WRITTEN INSTRUCTION 1 - In the tailgating article, what do you get when you take the part that opens with the words "McMasters said he's" and closes with "need to bring." and change "2002" to "2003"?

READING PASSAGE -
start

Tailgate parties increase in number, tailgaters say

By Josh Harvison - bio | email

JONESBORO, AR (KAIT) - The beginning of the football season is here and hundreds of tailgate party plans have been made at Arkansas State University. Every Saturday home game in Jonesboro, football fans bring grills, chairs and flat screen televisions to socialize ahead of the game.

"You need friends, probably some chairs, food and beverages," said Kent McMasters.

McMasters said he's been tailgating at ASU since 2002. In order to properly celebrate the college football season, he said there are a few things people need to bring.

"Being with friends, talking about how the season is going to go, how the season has gone, how the other schools have done," said McMasters.

McMasters said there's something for everyone. He said children play bean bag games and horse shoes with their parents and friends.

"I've seen footballs. I've seen baseballs. I've seen people bring out the bean toss games. It's just a social get-together before the football game," said McMasters.

McMasters said tailgate parties have increased in number over the last five years.

"They tailgated under the pecan trees out there by Johnson and were pretty much the only people right there," said McMasters.

"If you got power, you can make it to where you're almost at home. You can set up your home theater. Some people tailgate a couple of nights. People have RV's and people have trailers with power," said Stephen Posey, who has been tailgating at ASU since college. His group brought a flat screen television to check up on other college scores. For people tailgating between the baseball field and football stadium, the party resembles a family atmosphere.

end

DATA SUPPLIED -
start

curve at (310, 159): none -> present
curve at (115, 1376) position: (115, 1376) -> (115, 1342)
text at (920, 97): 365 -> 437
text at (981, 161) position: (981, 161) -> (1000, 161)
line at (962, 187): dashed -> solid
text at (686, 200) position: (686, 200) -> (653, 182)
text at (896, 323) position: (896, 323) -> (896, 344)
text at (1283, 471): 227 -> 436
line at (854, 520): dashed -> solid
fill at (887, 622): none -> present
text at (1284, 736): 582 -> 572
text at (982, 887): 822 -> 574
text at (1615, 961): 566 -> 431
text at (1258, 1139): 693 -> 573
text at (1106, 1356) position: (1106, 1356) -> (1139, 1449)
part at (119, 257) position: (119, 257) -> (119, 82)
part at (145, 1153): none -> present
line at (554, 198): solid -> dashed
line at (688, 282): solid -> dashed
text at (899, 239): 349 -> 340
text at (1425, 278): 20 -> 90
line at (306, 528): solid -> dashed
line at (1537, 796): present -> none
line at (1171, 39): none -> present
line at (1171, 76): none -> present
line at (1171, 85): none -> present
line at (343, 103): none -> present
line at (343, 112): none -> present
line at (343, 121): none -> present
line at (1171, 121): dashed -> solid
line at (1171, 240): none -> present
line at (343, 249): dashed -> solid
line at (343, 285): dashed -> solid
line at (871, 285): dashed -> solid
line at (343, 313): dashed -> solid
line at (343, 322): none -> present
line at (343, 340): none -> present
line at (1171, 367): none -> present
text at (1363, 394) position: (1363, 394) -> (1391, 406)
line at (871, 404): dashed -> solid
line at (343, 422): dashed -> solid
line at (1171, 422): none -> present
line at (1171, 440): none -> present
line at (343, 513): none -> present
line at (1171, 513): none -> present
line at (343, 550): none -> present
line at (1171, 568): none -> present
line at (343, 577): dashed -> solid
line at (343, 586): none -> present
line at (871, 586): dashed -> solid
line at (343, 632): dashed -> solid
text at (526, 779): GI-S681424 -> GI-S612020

end

WRITTEN INSTRUCTION 2 - Can you copy the records word for word, from their start through the line that contains "line at (554, 198): solid -> dashed"?

COMPLETE OUTPUT 1 -
McMasters said he's been tailgating at ASU since 2003. In order to properly celebrate the college football season, he said there are a few things people need to bring.

COMPLETE OUTPUT 2 -
curve at (310, 159): none -> present
curve at (115, 1376) position: (115, 1376) -> (115, 1342)
text at (920, 97): 365 -> 437
text at (981, 161) position: (981, 161) -> (1000, 161)
line at (962, 187): dashed -> solid
text at (686, 200) position: (686, 200) -> (653, 182)
text at (896, 323) position: (896, 323) -> (896, 344)
text at (1283, 471): 227 -> 436
line at (854, 520): dashed -> solid
fill at (887, 622): none -> present
text at (1284, 736): 582 -> 572
text at (982, 887): 822 -> 574
text at (1615, 961): 566 -> 431
text at (1258, 1139): 693 -> 573
text at (1106, 1356) position: (1106, 1356) -> (1139, 1449)
part at (119, 257) position: (119, 257) -> (119, 82)
part at (145, 1153): none -> present
line at (554, 198): solid -> dashed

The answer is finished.